Ure talked honestly about the hard days, the periods with no sales, no traction, and genuine self-doubt. What kept him going wasn’t blind optimism. It was a grounded belief that consistent effort on a real problem eventually compounds into real results.
He also deals with context switching daily: debugging code in the morning, brainstorming video concepts in the afternoon, handling customer support at night. Managing this requires discipline. Time-blocking helps. So does accepting that done is better than perfect
A 30-Day Roadmap to Launch Your First Profitable App
Days 1–7: Validate the Idea
- Spend time in online communities where your target users actually talk
- Look for problems people complain about repeatedly
- Check whether people are already paying for similar (even imperfect) solutions
- Build a simple landing page and measure whether anyone clicks or signs up
Days 8–14: Build the MVP
- Build only the core feature that solves the main problem
- Integrate payments from day one, Stripe is your friend
- Deploy it live, waiting for “perfect” just loses you time
Days 15–30: Launch and Iterate
- Create 10–20 short videos showing the product solving a real problem
- Post daily and engage with everyone who responds
- Talk to early users, fix the biggest friction points first
- Track your first paid transaction, that’s your real proof of concept
Common Mistakes First-Time Founders Make (and How to Avoid Them)
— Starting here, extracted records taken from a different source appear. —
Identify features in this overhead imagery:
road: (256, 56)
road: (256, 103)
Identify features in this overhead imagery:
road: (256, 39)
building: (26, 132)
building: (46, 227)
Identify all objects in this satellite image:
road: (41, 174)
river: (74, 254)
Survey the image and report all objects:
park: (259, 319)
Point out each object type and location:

- Building in stealth for months. The most common mistake. Show people early, get feedback fast, and avoid building something nobody wants.
- Treating marketing as an afterthought. You need to think about how customers will discover your product from day one — not after launch.
- Underpricing. Developers often underprice because they’re uncomfortable with charging what their product is worth. Test higher price points. You’ll be surprised how often they hold.
- Giving up too early. Most indie SaaS products take 12–24 months before gaining real momentum. Progress is rarely linear. Stay in the game.
Frequently Asked Questions
How much money do I need to start?
Very little. Hosting a basic web app costs $10–$50/month. Your biggest investment is time, not money.
Do I have to quit my job first?
No. Start while you’re still employed. Validate the idea, get your first paying customers, and only then make decisions about your career. Don’t add financial pressure unnecessarily.
What if I’m not good at marketing?
Ure wasn’t either, at first. You can learn it, find a partner who’s strong at it, or focus on organic short-form video content, which doesn’t require a big budget or professional skills. Just consistency and experimentation.
Should I build one product or multiple?
Start with one. Get it to a point where it runs with minimal oversight. Then consider adding another product to your portfolio.
How long until I make real money?
Plan for 12–24 months to build a reliable income. Some products make their first dollar in weeks. Building sustainable passive income from software takes longer. Stay patient and keep iterating.
Final Thoughts: The Tools Are Already There, What Are You Waiting For?
Jure’s story isn’t about luck or connections. It’s about a developer who decided to start building for himself instead of for a company. He found real problems, validated them fast, shipped quickly, marketed consistently with short-form video, and didn’t stop when things were hard.
The tools available to developers today are extraordinary. AI APIs, no-code platforms, cloud infrastructure, short-form video distribution, all of it lowers the barrier to building and launching a profitable software product to nearly zero.
What separates the developers who ship from the ones who don’t isn’t talent. It isn’t connections. It isn’t even time. It’s the decision to start, ship something real, and adjust based on what happens next.
Your job will still be there if it doesn’t work out. The regret of never trying is harder to shake. Start small, build something real, and see where it goes.